Excerpted passage >>
Wednesday, October 14, 2009

Fundraise by Fright

When I was about six years old, my two intensely creative older sisters and the spunky girls down the street got together to put on an old fashioned spook alley in our two car garage. They sold tickets for a quarter or so and lined up excited neighborhood children to shuffle through the dark in hopes of a mild adrenaline rush. I distinctly remember the bowls of "spaghetti brains" and peeled grape "eyeballs" which we were encouraged to touch. Thankfully we've come a long way since the sixties; the scale and variety of haunted houses has steadily improved. The neighborhood feel is still there, with schools and community organizations generating hundreds of volunteer hours to showcase their creative talent to celebrate Halloween.

Whether it's just a community building activity at your own home, like my brother's friend Scott, or a fundraiser for your favorite charity, haunted houses are a big draw this year. Jill Soltau, a board member with Gamble Gardens in Palo Alto, CA, thought it would be a good fit for our theatre students to help plan their Spook Alley. The neighborhood elementary school, Fairmeadow, has been a unifying force for the parents to come together in preparing "Scaremeadow," which now contributes major donations to the PTA. And Candle Lighters of Fremont, CA has produced a family-friendly and affordable Halloween haunt for the past 40 years, Ghost House, to raise money for area nonprofits. All of these rely on the talent and time contribution of volunteers to run, and in turn donate valuable funds to community organizations like the gardens, the PTA, and other nonprofit causes.

Rows >>
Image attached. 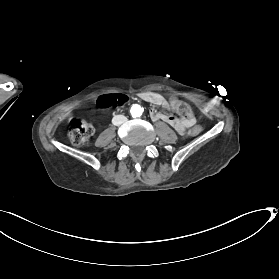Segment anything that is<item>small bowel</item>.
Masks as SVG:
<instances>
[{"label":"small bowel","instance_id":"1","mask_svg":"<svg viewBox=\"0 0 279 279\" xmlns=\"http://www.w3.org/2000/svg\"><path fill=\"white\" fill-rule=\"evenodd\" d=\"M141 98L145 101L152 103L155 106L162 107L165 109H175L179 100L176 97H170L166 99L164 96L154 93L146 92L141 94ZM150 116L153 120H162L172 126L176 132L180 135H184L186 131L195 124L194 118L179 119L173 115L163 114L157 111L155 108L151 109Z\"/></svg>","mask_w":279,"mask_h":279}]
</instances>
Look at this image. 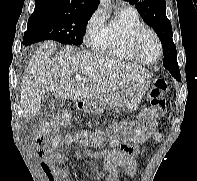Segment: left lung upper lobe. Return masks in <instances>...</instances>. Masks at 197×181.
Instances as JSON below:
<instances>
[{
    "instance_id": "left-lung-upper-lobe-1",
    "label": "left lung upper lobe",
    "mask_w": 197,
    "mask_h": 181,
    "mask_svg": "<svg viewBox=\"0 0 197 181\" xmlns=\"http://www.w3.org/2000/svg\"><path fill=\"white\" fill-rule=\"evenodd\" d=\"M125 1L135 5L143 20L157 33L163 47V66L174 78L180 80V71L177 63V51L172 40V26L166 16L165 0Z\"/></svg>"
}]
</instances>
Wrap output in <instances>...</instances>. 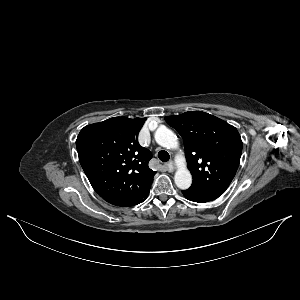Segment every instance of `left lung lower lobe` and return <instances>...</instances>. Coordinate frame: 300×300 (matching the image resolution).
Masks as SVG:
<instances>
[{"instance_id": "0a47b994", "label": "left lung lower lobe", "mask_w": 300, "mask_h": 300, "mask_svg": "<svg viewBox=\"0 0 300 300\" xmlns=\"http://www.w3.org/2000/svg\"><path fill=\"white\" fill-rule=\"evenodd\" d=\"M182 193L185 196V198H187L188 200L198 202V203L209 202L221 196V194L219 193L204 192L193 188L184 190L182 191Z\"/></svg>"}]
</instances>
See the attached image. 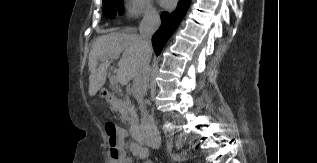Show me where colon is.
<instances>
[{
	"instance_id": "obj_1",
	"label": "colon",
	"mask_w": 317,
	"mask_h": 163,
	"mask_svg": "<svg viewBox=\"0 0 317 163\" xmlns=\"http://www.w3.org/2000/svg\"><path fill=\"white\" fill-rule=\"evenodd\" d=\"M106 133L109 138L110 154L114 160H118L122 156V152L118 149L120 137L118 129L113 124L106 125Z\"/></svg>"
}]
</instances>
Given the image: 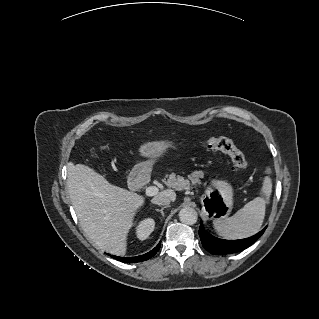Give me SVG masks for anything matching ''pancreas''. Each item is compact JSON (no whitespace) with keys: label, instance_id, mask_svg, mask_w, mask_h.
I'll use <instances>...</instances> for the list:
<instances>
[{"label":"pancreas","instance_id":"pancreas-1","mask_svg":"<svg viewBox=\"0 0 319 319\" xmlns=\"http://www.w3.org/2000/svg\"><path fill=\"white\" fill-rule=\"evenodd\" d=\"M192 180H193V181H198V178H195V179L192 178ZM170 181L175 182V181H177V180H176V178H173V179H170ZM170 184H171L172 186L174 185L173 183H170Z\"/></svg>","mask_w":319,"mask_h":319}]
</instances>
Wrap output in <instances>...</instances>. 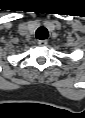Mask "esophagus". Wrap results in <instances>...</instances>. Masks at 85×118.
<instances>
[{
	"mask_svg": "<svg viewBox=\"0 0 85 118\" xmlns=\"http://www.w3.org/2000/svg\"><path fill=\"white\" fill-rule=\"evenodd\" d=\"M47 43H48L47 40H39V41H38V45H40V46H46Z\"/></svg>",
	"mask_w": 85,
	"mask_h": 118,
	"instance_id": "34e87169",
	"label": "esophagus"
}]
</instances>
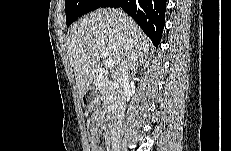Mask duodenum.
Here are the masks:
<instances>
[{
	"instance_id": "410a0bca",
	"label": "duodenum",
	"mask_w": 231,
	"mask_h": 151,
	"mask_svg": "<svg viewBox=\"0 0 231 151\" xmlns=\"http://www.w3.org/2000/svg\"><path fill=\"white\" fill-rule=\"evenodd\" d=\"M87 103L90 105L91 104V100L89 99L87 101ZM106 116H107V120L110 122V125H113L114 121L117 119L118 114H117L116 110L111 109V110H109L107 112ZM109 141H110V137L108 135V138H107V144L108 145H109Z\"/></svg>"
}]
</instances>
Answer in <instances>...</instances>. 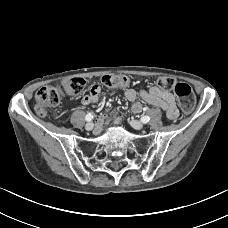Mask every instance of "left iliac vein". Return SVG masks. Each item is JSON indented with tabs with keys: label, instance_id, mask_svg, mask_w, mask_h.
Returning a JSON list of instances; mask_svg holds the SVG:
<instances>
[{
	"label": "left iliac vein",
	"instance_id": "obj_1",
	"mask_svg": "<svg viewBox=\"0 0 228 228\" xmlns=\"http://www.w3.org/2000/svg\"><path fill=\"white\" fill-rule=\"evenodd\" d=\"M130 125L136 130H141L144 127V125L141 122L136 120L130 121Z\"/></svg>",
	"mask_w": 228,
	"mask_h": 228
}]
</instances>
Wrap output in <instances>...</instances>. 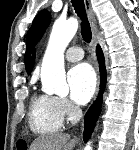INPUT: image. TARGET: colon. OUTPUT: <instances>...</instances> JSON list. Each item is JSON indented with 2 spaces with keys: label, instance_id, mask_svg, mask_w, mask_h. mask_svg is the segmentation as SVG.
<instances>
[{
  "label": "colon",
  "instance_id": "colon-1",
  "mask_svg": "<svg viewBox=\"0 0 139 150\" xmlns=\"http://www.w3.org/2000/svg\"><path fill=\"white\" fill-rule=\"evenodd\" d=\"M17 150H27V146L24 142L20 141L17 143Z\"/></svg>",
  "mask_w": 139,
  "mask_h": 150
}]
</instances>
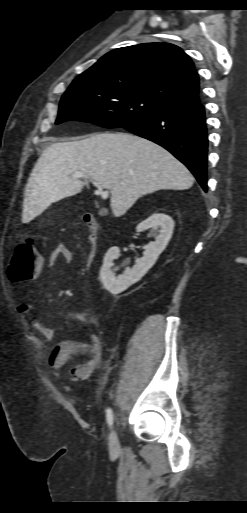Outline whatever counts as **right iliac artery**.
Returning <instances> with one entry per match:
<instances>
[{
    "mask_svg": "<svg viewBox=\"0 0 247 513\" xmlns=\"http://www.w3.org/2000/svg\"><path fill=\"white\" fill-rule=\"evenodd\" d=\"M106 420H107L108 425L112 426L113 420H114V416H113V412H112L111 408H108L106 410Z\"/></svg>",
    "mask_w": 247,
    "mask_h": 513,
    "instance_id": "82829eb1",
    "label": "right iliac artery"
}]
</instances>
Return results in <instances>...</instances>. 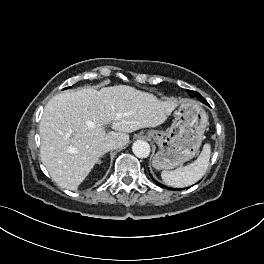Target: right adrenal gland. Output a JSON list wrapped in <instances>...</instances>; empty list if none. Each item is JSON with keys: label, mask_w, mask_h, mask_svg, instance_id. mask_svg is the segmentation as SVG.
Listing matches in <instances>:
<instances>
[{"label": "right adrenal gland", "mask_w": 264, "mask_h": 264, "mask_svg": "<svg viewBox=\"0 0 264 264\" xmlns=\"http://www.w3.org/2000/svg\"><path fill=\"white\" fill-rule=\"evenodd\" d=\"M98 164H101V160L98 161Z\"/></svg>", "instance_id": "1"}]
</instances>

Problem to solve >>
Summarize the blog post about haunted-house fundraisers in exactly two sentences.

Solution below >>
The writer remembers a spook alley that older sisters and neighborhood girls put on in a garage in the sixties, and says haunted houses have since improved in scale and variety while keeping their neighborhood feel. Today volunteers run haunts such as the Spook Alley at Gamble Gardens, Fairmeadow's "Scaremeadow," and Candle Lighters' Ghost House, and they donate the money raised to community groups like the gardens, the PTA, and other nonprofits.